Economic systems would also have to be developed to lie more in consort with development opportunities for employment for all citizens so that they may be able to help subsidize health care plans.
Committed Goals
Representing a take charge attitude toward build sustaining health care systems, Nigeria proposed the Abuja Declaration which was adopted by African countries at a 24-27 April 2001 summit. The African leaders, in response to the AIDS epidemic committed themselves toward "allocating at least 15 per cent of our annual budget to the improvement of the health sector" (Abuja Declaration). For Nigeria, the intent is good, but the goal is realistically challenged, as it is among all developing nations. WHO reports Nigeria's total health expenditure from government expenditure rose to 6.5% in 2007, from 4.2% in 2000 (WHO, 2010b, p. 134). The figure tends to fluctuate depending on general economy and also the changing state of government.
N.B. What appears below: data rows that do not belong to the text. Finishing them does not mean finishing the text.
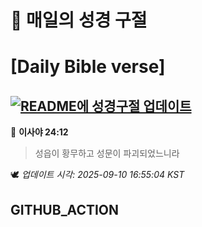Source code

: # 🙏 매일의 성경 구절
# [Daily Bible verse]
## [![README에 성경구절 업데이트](https://github.com/DONGSUKA/first_test/actions/workflows/update-readme-bible.yml/badge.svg)](https://github.com/DONGSUKA/first_test/actions/workflows/update-readme-bible.yml)
<!-- START_BIBLE_VERSE -->
📖 **이사야 24:12**
> 성읍이 황무하고 성문이 파괴되었느니라

🕊️ _업데이트 시각: 2025-09-10 16:55:04 KST_
  <!-- END_BIBLE_VERSE -->
## GITHUB_ACTION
The funding commitment goal, however possible, was followed by the several Millennium Declaration Goals (MDGs) drawn up by the United Nations and developing countries in September, 2000. The MDGs sought to concentrate efforts toward bringing up the quality of life of poor nations. The goals regarding reproductive health that were committed to by Nigeria and other developing countries were to reduce the child mortality rate by two-thirds in 2015, and to reduce by 75% the proportion of women dying in childbirth by 2015 (Igbuzor, 2006).